Exercise requirements> Reproduce verbatim the lines of the data below, starting with the line that contains "family: Montiaceae" and continuing through the line that contains "scientific name: Polites coras". Include both of those lines and nothing else.

======== Listed records ========

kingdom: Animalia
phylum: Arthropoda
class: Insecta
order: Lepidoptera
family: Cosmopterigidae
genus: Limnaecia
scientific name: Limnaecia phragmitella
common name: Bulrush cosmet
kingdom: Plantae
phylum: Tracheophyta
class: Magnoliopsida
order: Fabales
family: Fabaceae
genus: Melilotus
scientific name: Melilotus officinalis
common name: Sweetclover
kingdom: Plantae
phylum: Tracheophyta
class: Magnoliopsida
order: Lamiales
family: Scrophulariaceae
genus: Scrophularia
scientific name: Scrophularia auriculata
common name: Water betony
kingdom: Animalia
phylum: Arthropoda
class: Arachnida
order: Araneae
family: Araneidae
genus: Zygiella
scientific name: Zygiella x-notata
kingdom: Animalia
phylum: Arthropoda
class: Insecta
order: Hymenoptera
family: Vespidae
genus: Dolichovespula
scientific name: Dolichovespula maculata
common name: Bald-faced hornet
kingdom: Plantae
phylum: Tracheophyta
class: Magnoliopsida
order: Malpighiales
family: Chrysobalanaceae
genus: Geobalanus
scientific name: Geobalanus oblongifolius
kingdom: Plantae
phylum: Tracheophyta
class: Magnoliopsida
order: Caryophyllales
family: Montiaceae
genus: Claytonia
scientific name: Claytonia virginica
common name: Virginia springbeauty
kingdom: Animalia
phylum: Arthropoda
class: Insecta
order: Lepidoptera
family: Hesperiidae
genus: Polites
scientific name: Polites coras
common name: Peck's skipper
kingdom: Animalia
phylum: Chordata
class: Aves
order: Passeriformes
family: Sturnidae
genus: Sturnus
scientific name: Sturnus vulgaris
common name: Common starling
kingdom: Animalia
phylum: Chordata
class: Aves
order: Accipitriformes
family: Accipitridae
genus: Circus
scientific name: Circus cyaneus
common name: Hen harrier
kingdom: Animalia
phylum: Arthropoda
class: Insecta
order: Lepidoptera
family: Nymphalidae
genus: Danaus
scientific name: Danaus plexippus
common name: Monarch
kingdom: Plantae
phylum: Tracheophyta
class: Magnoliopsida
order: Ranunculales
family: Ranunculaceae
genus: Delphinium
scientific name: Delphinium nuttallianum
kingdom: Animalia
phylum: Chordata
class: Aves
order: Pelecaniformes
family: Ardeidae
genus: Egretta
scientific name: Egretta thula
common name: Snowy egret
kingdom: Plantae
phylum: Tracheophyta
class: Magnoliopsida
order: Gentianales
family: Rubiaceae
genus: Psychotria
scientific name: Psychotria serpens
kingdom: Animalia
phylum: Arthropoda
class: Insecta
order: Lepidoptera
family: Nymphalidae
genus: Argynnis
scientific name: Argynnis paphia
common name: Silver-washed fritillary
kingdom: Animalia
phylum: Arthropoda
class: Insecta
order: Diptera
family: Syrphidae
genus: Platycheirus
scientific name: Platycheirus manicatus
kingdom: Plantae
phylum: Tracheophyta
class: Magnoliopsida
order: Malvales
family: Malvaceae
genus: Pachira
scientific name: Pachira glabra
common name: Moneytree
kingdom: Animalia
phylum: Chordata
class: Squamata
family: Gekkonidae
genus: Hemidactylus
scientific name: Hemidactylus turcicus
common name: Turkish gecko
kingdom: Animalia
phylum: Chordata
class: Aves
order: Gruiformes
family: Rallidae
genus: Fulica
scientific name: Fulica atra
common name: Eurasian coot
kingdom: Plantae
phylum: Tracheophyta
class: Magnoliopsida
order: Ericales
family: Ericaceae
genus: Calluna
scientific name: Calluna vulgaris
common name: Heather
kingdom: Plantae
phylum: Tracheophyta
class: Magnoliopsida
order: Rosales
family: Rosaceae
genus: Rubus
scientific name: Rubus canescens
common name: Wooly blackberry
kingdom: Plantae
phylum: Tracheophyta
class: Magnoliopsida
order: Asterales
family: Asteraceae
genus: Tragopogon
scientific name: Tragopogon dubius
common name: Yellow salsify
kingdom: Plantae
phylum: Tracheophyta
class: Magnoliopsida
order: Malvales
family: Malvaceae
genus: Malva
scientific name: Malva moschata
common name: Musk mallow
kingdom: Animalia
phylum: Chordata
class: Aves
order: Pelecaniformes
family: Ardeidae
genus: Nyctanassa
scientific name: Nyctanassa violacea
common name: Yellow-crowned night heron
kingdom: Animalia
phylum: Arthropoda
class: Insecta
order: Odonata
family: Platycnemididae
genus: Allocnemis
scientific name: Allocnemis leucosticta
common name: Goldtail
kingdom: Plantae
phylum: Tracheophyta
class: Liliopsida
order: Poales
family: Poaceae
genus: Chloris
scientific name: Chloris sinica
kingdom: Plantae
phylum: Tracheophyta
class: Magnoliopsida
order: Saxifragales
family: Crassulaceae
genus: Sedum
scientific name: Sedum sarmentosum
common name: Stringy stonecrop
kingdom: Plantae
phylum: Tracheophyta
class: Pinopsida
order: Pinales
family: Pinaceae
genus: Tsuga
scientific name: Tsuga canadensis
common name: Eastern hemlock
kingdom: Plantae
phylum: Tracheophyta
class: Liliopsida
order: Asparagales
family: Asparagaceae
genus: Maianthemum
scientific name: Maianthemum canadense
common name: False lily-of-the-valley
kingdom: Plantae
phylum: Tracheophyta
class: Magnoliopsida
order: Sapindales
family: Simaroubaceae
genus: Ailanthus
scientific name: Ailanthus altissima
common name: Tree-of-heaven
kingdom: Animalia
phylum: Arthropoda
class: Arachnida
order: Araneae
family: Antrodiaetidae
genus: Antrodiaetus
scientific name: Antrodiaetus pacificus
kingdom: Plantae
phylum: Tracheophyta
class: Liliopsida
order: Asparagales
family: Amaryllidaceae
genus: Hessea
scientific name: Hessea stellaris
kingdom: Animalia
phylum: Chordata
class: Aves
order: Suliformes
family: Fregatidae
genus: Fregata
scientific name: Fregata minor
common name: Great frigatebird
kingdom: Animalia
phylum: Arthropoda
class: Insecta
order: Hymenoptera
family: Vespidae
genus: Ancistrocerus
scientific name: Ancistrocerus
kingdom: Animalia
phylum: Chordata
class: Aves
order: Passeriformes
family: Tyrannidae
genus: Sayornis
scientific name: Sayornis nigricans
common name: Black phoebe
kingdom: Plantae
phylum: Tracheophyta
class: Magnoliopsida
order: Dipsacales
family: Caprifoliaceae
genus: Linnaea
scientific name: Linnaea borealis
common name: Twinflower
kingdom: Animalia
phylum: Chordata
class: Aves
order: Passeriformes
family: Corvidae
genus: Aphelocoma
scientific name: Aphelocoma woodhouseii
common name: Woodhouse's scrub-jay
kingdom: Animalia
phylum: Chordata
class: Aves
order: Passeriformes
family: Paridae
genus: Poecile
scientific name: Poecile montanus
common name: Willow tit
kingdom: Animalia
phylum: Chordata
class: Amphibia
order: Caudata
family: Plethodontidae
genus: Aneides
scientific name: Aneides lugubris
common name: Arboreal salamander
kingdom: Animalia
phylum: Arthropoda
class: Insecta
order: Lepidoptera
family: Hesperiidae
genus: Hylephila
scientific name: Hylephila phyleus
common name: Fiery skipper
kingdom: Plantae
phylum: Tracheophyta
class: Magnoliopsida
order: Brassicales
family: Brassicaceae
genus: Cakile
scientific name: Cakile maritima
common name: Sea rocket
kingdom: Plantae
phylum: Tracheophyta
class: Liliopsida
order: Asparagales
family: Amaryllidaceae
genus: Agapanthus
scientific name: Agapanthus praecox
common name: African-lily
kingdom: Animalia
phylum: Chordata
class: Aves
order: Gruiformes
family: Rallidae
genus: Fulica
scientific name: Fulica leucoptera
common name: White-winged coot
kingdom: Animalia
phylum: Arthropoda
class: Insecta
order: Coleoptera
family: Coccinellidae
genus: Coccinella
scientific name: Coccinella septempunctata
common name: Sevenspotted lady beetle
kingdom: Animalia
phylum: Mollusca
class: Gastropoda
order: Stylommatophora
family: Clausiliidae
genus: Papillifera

========

Output>
family: Montiaceae
genus: Claytonia
scientific name: Claytonia virginica
common name: Virginia springbeauty
kingdom: Animalia
phylum: Arthropoda
class: Insecta
order: Lepidoptera
family: Hesperiidae
genus: Polites
scientific name: Polites coras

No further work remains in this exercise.